NB : Le texte en italique a été rédigé par le traducteur afin de conserver la cohérence du texte initial.
Tous ceux qui se sont rendus à Cuba ont constaté que le pays utilise deux monnaies, le CUP ou Peso cubain ou le plus souvent désigné par « Monnaie nationale » et le CUC, désignée par « Peso Convertible » (en monnaie étrangère) ou « Devise » (divisa) et que l’on nous remet lorsque nous changeons nos Euros ou toute autre devise à notre arrivée sur la Grande Île.
Les autorités cubaines réfléchissent depuis déjà de longues années à ne posséder qu’une seule monnaie, convertible et utilisable par tous, par les cubains d’abord.
C’est une situation très complexe pour l’économie cubaine et que l’article ci-dessous tente d’expliquer.

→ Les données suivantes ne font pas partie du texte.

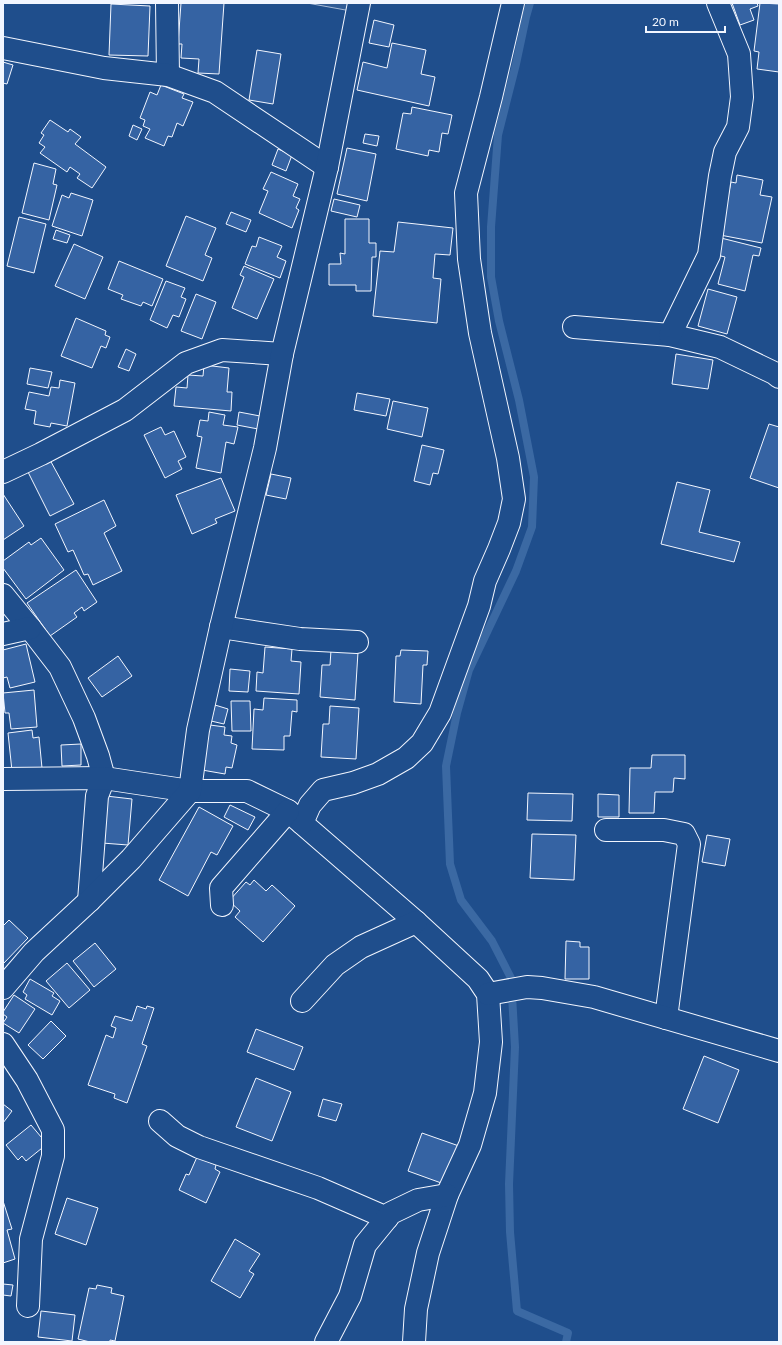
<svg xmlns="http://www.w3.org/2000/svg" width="782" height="1345" font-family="Lato,sans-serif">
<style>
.parking{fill:#305b95;stroke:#a8bbd7}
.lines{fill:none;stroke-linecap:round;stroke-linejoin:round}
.stream{stroke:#3b69a3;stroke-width:8}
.building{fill:#3563a3;stroke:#f2f6ff}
.minor-casing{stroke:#f2f6ff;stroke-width:24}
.minor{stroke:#1f4e8c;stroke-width:22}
</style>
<rect width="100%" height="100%" fill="#1f4e8c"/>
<path class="parking" d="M307,3h45l-1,8z"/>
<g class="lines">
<path class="stream" d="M530,3l-4,14 -10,47 -18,71 -7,92v50l8,44 20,79 15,77 -2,50 -16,44 -47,99 -12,43 -11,53 4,98 11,36 31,41 19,37 4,69 -6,137 1,48 7,79 51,22 -2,9"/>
</g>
<g class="building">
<path d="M181,3h43l-5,71 -21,-1 1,-14 -18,-1 1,-14h-4z"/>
<path d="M732,3h25l1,3 -8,3 4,11 -14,5z"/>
<path d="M760,3l19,1v68l-22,-3 2,-17 -5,-1z"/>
<path d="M111,4l39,2 -2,50 -39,-1z"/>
<path d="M374,20l20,5 -5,22 -20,-4z"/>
<path d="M392,43l34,7 -5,24 14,3 -6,29 -72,-16 6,-28 24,6z"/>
<path d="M257,50l24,4 -8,50 -24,-4z"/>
<path d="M3,62l10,3 -6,19 -4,-1z"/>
<path d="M161,85l23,9 -2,4 11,4 -10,24 -6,-3 -5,14 -4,-1 -4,10 -19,-8 5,-9 -7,-3 2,-6 -5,-2 10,-26 7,3z"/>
<path d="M412,107l40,8 -4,19 -6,-1 -3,19 -10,-2 -1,6 -32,-7 7,-36 8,1z"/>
<path d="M50,120l18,12 2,-3 11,8 -6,7 31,23 -14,21 -15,-10 3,-4 -10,-7 -3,5 -27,-19 5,-6 -6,-4 5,-8 -3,-2z"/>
<path d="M133,125l9,4 -5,11 -8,-4z"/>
<path d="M365,134l14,2 -2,10 -14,-3z"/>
<path d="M347,148l29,6 -9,47 -30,-7z"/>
<path d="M278,149l14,6 -6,16 -14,-6z"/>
<path d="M34,163l22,6 -3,15 4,1 -8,35 -27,-7z"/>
<path d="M271,172l27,12 -5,12 7,3 -4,9 3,2 -7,18 -33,-15 9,-22 -5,-2z"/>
<path d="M737,175l26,5 -3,15 12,2 -10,46 -42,-8 11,-53 5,1z"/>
<path d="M71,193l22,7 -11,36 -30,-10 10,-31 7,3z"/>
<path d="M334,199l26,6 -3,12 -26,-6z"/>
<path d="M231,212l20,8 -5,12 -20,-8z"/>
<path d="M186,216l30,12 -11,27 7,3 -9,23 -37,-15z"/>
<path d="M19,217l27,7 -12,49 -27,-7z"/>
<path d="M345,219h24v24h7v14h-4l-1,34h-15v-6h-27v-21h12l-1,-11 5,1z"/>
<path d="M398,222l55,6 -3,27 -15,-1 -2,24 8,1 -4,44 -64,-7 7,-65 14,1z"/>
<path d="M56,230l14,5 -3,8 -14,-4z"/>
<path d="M259,237l23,9 -5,11 9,4 -6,17 -35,-14 7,-18 4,1z"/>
<path d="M721,238l40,10 -2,8 -6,-1 -8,36 -27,-7 7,-27 -8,-2z"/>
<path d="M74,244l29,13 -18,42 -30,-13z"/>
<path d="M119,261l44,18 -11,27 -9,-4 -2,4 -20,-7 2,-4 -15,-6z"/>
<path d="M244,266l30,13 -17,40 -25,-11 12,-31 -4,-2z"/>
<path d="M166,281l19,7 -4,9 5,2 -7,18 -6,-2 -6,13 -17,-8z"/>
<path d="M708,289l29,8 -10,37 -29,-8z"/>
<path d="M196,294l20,8 -14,37 -21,-8z"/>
<path d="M76,318l30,13 -1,4 5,2 -4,11 -5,-2 -9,22 -31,-12z"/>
<path d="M126,349l10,5 -7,17 -11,-4z"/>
<path d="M676,354l37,6 -5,29 -36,-5z"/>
<path d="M204,365l25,3 -2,24h5l-1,19 -57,-5 2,-19 11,1 1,-13 15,1z"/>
<path d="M30,368l22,4 -4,16 -21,-4z"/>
<path d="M60,380l15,3 -8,43 -16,-3 -1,4 -16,-3 2,-13 -11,-2 4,-17 20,4 2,-9 8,1z"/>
<path d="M357,393l33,6 -4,17 -32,-6z"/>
<path d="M393,401l35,7 -6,29 -35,-8z"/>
<path d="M209,412l16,3 -2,10 15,2 -4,17 -8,-2 -5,31 -25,-5 6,-31 -5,-1 3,-16 8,1z"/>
<path d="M239,412l21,4 -2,13 -21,-4z"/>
<path d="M769,424l10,3v61l-29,-10z"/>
<path d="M161,427l4,8 9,-4 12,26 -8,4 4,8 -17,9 -21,-43z"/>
<path d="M422,445l22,5 -6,24 -5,-1 -3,12 -16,-4z"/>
<path d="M50,460l24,44 -24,12 -22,-44z"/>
<path d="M271,474l20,4 -5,21 -20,-4z"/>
<path d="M221,478l14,33 -20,8 2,4 -25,11 -16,-39z"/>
<path d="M677,482l33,8 -11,42 41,10 -6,20 -73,-18z"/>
<path d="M3,494l21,32 -21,14z"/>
<path d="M104,500l12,26 -12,7 18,38 -29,14 -5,-11 -4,1 -11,-25 -5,2 -13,-28z"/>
<path d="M41,538l23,32 -38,29 -23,-31v-7l26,-19 2,3z"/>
<path d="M76,570l21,32 -13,9 -2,-4 -8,6 3,4 -27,19 -23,-33z"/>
<path d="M26,644l9,38 -25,6 -3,-11 -4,1v-28z"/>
<path d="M265,647l27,2 -1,12 10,1 -2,32 -43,-3 1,-19 6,1z"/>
<path d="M331,650l27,2 -3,48 -35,-3 2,-32h8z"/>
<path d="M401,650l27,1 -1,14h-4l-2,39 -27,-2 2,-46h4z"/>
<path d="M118,656l14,20 -30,21 -14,-19z"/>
<path d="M230,669l20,2 -2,21 -19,-1z"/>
<path d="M34,690l3,37 -26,2 -2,-16h-4l-2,-20z"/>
<path d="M264,698l33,2v12l-5,-1 -2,25h-6v14l-32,-1 2,-40 9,1z"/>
<path d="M231,701h19l1,30h-19z"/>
<path d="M215,705l13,4 -4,15 -13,-3z"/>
<path d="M330,706l29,2 -3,51 -35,-2 2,-33h6z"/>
<path d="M210,725l15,2 -1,8 8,1 -1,7 6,2 -5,23 -6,-1 -1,7 -23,-4z"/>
<path d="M32,730l1,8 6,-1 3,31 -30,3 -4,-38z"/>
<path d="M81,744v21l-19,1 -1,-21z"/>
<path d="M652,755h33v24l-11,-1 -1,14h-18l-1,21h-25l1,-45h21z"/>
<path d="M528,793l45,1 -1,27 -45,-1z"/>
<path d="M598,794l21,1v22h-21z"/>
<path d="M106,796l26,3 -4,46 -26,-2z"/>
<path d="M230,805l25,12 -7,13 -24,-13z"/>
<path d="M199,807l34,19 -16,29 -6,-3 -23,44 -29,-16z"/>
<path d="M532,834l44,1 -2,45 -44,-2z"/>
<path d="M707,835l23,4 -5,27 -23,-4z"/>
<path d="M254,880l12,11 6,-6 23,21 -32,36 -28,-25 5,-6 -11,-10 17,-19 4,3z"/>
<path d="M9,920l19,18 -25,26v-38z"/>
<path d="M566,941l14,1v5h9v32h-24z"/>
<path d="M95,943l21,26 -22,18 -21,-26z"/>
<path d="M67,963l23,27 -21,18 -23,-27z"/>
<path d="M30,979l24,14 -2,3 8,5 -8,14 -27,-16 2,-4 -4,-3z"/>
<path d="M14,995l21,14 -16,24 -16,-10 4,-6 -4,-3v-2z"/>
<path d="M137,1006l9,3 1,-3 7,2 -12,36 5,2 -20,57 -13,-5 1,-4 -27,-9 18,-50 7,3 3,-10 -5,-2 4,-10 17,5z"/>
<path d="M51,1021l15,15 -23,23 -15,-14z"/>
<path d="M256,1029l47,18 -9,23 -47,-18z"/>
<path d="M704,1056l35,14 -21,53 -35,-14z"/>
<path d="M256,1078l35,14 -19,49 -36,-14z"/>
<path d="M323,1099l19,5 -6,17 -18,-5z"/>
<path d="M3,1104l9,7 -9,12z"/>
<path d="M31,1125l16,19 -21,17 -4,-5 -4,4 -12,-15z"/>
<path d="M422,1133l37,13 -15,38 -36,-13z"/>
<path d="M197,1157l19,8 -1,4 5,3 -14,31 -27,-13 7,-16 3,1z"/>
<path d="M67,1198l31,10 -12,37 -31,-11z"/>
<path d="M3,1201l9,28 -5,1 8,29 -12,4z"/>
<path d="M235,1239l25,15 -11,17 5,3 -14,24 -29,-17z"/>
<path d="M3,1284l10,1 -2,11 -8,-1z"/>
<path d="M97,1285l15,3 -1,5 13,3 -9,45 -5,-1v2h-20l-12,-3 11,-51 7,1z"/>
<path d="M41,1311l34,4 -3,26 -34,-4z"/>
</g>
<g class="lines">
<g class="minor-casing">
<g id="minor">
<path d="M167,3l1,72"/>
<path d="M3,48l101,20 64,7 47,17 112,75"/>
<path d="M574,327l96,8 50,12 54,26 5,4"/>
<path d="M670,335l39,-80 11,-79 5,-24 13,-25 4,-30 -3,-43 -21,-51"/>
<path d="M3,472l38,-18 84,-44 61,-47 36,-13 60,4"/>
<path d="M3,595l27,33 30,39 24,51 14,38 6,22 -7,18 -8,105"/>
<path d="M221,627l79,12 57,3"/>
<path d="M3,634l27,-6"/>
<path d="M3,779l101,-1 86,13h57l41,20 128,111 62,57 10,15 3,48 -6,51 -15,52 -23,50 -19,58 -12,56 -2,33"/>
<path d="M302,823l8,-18 13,-15 30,-7 25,-9 28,-16 16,-15 18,-30 39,-107 6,-25 14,-32 10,-26 5,-24 -6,-41 -28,-125 -11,-74 -3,-66 25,-96 22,-94"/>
<path d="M606,830h58l20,4 5,10 -23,174"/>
<path d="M222,905l-1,-17 67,-77"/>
<path d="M3,988l31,-36 55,-51 42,-42 59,-68 8,-61 23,-103 44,-179 17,-94 45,-187 32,-164"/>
<path d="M488,994l39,-7 15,1 52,9 185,54"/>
<path d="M302,1001l33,-36 26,-18 55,-25"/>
<path d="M3,1044l24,36 26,50v26l-22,83 -3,67"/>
<path d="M160,1121l17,15 22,11 119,41 69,30"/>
<path d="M326,1342l24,-46 15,-51 22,-27 4,-5 27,-13 29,-5"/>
</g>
</g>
<use href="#minor" class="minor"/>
</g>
<rect width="782" height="1345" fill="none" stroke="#f2f6ff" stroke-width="8"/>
<path d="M646 26v6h79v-6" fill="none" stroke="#f2f6ff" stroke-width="2"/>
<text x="652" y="26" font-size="12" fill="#f2f6ff" stroke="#1f4e8c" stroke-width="3" paint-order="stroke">20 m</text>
</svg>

Un rappel pour mieux comprendre
L’acceptation de la double circulation monétaire à Cuba (1993-1994) fut une des mesures prises dans le pays pour affronter la crise économique des années 90, connue comme « Période spéciale ».

L’introduction de cette dualité monétaire (1) a obéi à deux raisons fondamentales.
La première : la nécessité d’introduire une monnaie forte dans les moments les plus critiques de la crise économique des années 90 pour éviter une dévaluation drastique de la monnaie nationale, c’est-à-dire une chute vertigineuse bien supérieure à ce qu’elle fut réellement.
La seconde raison : la nécessité urgente de faire entrer des devises fraîches face à la perte des marchés fondamentaux, tant à l’exportation qu’à l’importation, qui s’étaient développés pendant plusieurs années dans le cadre de relations d’échanges favorables pour l’économie cubaine, des taux de crédit faibles et desquelles nous avons profité jusqu’au début de la crise.

La double circulation est un processus graduel dans lequel la monnaie forte remplit d’abord des fonctions de thésaurisation en gardant à l’esprit que pendant cette étape, la monnaie nationale se déprécie constamment. Entre la fin 1993 et l’été 1994, le taux de change informel avait atteint 150 pesos cubains par dollar alors qu’avant la crise économique des années 90, on échangeait au marché noir 5 pesos pour 1 USD.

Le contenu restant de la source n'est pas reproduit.